Kebanyakan kritik datang mengenai pendanaan luar negeri yang dilakukan kelompok tersebut. Banyak dari proyek-proyek internasionalnya didukung oleh badan-badan Eropa, dan para penentangnya melihat proyek-proyek tersebut sebagai cara untuk mempengaruhi warga negara dan pemerintah yang suatu hari mungkin memilih untuk memboikot Israel.

“Ini adalah tur dunia yang didanai oleh pemerintah Eropa dengan kedok hak asasi manusia yang sangat merusak,” kata Gerald Steinberg, ketua LSM Monitor, yang melacak pendanaan kelompok hak asasi manusia Israel seperti Breaking the Silence.
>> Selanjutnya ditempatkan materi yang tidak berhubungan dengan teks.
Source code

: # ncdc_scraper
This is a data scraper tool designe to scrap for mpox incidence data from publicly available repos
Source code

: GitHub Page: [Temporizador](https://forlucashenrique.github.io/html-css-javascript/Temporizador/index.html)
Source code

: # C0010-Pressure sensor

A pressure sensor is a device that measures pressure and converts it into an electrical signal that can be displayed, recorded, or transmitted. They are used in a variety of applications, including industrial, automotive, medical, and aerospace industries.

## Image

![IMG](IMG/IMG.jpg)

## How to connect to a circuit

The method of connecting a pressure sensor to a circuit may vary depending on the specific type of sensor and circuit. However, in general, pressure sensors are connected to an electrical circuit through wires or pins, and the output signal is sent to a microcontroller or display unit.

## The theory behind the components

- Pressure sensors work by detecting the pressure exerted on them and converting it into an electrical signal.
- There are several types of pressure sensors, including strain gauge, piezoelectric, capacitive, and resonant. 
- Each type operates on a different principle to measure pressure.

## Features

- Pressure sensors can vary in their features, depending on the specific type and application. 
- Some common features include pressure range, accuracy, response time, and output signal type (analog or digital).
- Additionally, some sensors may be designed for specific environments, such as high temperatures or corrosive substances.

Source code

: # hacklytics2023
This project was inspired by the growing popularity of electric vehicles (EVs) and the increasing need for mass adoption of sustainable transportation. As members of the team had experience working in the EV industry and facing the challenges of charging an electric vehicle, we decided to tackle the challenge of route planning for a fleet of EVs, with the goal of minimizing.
Breaking the Silence dan kelompok hak asasi manusia lainnya menghadapi ancaman dari rancangan undang-undang yang diperkirakan akan diperkenalkan di Knesset Israel yang dapat membatasi pendanaan luar negeri mereka dengan mewajibkan pejabat senior pemerintah untuk menyetujui sumbangan tersebut.

Menteri Kehakiman Israel Ayelet Shaked, yang berada di belakang rancangan undang-undang tersebut, mengatakan bulan ini bahwa Memecah Keheningan “memfitnah dan merugikan negara Israel.”

Shaul mengatakan kelompok tersebut bertekad untuk melanjutkan pekerjaannya.

“Yang paling merugikan Israel adalah pendudukan dan yang paling merugikan Israel adalah pembangunan pemukiman dan keengganan kami untuk mengakhiri pendudukan,” katanya.

___

Penulis Associated Press Kirsten Grieshaber di Berlin berkontribusi pada laporan ini.